**課題文**
========
2008年5月6日(祝・火) 14:00 吹田市文化会館メイシアター・大ホール

メンデルスゾーン: 序曲「美しいメルジーネの物語」 (*)
シベリウス: 交響曲第7番ハ長調 op.105 (*)
プロコフィエフ: 交響曲第5番変ロ長調 op.100
(アンコール)プロコフィエフ: 歌劇「3つのオレンジへの恋」より「行進曲」

指揮: 米山 信(*)、新谷 武

<感想>

すっきりと明快に纏めたシベリウスの交響曲第7番、パワフルでリッチなサウンドで邁進したプロコフィエフの交響曲第5番、それぞれの指揮者のカラーがよく出た意欲的な演奏会でした。

副指揮者の新谷さん、わずか3ヶ月前の前回演奏会ではチェリビダッケばりの遅いテンポで歌い上げたチャイコフスキーの交響曲第5番を披露してくださいましたが、今回はパワフルでリッチなサウンドで迫力満点でした。 朗々と吹く金管、明快な打楽器、すきっとした木管も見事でしたが、分奏の良い弦楽器が全体を支え、一丸となって瞬発力のある音楽で会場内を惹きつけていました。 中でも7本揃えたコントラバスに8本のチェロ、底流をゴウゴウと流れていたのが素晴らしく、強く印象に残りました。
========
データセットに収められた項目
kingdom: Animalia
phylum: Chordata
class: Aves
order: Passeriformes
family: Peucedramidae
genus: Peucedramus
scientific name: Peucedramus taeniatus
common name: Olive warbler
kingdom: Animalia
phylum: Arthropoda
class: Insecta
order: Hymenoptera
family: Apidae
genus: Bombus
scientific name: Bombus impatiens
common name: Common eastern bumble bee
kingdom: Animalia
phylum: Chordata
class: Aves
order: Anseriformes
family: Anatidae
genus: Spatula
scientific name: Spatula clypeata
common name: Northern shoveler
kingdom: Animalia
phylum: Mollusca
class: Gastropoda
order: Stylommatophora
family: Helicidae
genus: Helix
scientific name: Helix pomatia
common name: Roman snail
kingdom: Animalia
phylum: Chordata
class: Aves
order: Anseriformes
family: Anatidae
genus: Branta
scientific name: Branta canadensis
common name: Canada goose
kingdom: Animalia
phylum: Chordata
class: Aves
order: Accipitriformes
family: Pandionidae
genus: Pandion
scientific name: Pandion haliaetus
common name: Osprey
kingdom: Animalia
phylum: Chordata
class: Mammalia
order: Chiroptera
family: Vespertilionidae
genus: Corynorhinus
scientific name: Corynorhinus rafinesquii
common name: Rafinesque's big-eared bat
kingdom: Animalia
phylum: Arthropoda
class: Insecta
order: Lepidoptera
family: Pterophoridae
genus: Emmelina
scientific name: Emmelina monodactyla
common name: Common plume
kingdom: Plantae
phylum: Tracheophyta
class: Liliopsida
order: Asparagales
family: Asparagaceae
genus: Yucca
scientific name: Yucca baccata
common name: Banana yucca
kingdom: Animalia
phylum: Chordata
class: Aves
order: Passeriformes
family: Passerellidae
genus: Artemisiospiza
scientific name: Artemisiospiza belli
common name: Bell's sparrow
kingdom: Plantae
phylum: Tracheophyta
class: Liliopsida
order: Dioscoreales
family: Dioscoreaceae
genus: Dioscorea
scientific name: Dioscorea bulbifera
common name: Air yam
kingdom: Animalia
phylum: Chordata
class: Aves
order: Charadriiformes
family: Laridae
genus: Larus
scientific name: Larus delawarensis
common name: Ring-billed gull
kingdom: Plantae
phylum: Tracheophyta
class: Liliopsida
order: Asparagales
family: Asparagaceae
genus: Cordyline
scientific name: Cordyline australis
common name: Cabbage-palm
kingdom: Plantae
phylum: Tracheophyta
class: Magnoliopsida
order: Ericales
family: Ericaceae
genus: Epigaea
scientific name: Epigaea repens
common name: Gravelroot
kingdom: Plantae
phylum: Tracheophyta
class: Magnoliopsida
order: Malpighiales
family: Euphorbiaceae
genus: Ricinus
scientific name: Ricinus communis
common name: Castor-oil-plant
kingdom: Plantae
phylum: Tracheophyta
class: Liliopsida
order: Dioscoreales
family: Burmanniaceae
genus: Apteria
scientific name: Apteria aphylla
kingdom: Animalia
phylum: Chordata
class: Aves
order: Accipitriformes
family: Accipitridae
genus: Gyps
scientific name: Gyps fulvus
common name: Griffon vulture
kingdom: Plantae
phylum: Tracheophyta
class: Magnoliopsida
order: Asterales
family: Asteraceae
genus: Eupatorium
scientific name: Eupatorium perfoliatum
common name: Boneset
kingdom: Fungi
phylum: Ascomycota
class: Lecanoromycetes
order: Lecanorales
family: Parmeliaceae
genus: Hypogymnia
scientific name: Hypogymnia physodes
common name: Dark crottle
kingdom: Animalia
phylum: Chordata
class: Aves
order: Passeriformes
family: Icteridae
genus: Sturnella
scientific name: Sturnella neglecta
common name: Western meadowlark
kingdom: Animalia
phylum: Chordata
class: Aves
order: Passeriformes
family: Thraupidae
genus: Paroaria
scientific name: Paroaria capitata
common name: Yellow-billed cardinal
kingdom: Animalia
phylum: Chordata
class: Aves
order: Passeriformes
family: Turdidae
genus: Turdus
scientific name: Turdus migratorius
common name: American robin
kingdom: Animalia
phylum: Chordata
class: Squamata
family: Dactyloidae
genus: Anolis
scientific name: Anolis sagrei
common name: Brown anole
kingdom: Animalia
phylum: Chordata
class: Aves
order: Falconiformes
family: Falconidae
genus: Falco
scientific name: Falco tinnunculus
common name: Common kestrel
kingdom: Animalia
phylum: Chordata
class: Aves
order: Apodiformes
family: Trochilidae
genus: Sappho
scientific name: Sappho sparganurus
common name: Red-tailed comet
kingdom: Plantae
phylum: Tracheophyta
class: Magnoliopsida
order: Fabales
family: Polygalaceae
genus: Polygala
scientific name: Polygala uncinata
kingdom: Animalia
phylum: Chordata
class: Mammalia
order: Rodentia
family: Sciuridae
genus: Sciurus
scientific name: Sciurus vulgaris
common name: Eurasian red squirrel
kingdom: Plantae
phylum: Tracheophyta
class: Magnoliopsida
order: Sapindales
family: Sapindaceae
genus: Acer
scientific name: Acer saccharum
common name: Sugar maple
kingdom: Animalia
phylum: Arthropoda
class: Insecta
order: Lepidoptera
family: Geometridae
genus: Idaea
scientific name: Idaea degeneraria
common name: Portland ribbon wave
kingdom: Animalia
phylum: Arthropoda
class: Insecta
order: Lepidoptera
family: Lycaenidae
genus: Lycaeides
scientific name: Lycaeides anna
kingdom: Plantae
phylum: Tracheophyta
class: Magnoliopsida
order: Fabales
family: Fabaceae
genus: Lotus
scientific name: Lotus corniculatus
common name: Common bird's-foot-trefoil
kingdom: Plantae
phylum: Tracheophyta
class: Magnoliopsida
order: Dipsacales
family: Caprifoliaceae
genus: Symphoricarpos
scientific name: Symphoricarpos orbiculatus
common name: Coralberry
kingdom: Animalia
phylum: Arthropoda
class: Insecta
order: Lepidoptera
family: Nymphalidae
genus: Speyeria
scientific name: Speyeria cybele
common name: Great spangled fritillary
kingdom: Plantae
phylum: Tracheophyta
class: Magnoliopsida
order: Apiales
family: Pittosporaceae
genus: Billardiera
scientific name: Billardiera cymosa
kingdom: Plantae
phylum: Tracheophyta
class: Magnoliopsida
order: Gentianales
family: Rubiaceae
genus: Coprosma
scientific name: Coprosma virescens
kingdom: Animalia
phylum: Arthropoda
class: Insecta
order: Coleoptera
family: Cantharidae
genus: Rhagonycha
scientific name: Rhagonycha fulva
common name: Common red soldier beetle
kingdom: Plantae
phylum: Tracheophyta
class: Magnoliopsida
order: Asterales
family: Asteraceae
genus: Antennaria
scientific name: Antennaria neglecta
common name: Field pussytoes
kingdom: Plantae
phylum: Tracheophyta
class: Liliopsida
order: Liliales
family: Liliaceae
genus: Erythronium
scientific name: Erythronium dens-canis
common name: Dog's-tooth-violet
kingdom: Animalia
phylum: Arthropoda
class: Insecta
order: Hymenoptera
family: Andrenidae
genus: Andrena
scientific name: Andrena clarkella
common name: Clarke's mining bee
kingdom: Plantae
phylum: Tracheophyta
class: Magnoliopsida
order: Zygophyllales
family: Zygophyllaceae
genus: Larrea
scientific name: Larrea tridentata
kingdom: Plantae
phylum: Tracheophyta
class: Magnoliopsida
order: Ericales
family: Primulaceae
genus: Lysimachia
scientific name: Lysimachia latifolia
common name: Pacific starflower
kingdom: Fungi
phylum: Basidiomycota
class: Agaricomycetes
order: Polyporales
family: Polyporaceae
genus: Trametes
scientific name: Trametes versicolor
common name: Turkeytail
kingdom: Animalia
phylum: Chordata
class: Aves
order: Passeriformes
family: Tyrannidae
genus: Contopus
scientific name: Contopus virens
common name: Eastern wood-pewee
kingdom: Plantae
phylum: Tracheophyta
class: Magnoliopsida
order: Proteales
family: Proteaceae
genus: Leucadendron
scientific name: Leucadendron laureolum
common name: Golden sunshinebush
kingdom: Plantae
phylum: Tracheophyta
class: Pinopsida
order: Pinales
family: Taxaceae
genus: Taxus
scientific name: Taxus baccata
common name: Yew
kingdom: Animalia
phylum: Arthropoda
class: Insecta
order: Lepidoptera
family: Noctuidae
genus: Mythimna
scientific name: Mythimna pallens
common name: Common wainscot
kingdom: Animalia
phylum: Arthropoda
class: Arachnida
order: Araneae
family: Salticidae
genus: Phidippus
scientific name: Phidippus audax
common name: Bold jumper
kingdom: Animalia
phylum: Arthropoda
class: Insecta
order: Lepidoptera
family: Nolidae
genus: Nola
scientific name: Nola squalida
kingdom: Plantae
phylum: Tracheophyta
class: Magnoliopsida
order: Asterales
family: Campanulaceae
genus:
========
**課題内容**
課題文から、「メンデルスゾーン: 序曲「美しいメルジーネの物語」 (*)」を含む語句で始まり「く出た意欲的な演奏会でした。」で終わる部分を、一字も変えずに抜き出しなさい。

**解答**
メンデルスゾーン: 序曲「美しいメルジーネの物語」 (*)
シベリウス: 交響曲第7番ハ長調 op.105 (*)
プロコフィエフ: 交響曲第5番変ロ長調 op.100
(アンコール)プロコフィエフ: 歌劇「3つのオレンジへの恋」より「行進曲」

指揮: 米山 信(*)、新谷 武

<感想>

すっきりと明快に纏めたシベリウスの交響曲第7番、パワフルでリッチなサウンドで邁進したプロコフィエフの交響曲第5番、それぞれの指揮者のカラーがよく出た意欲的な演奏会でした。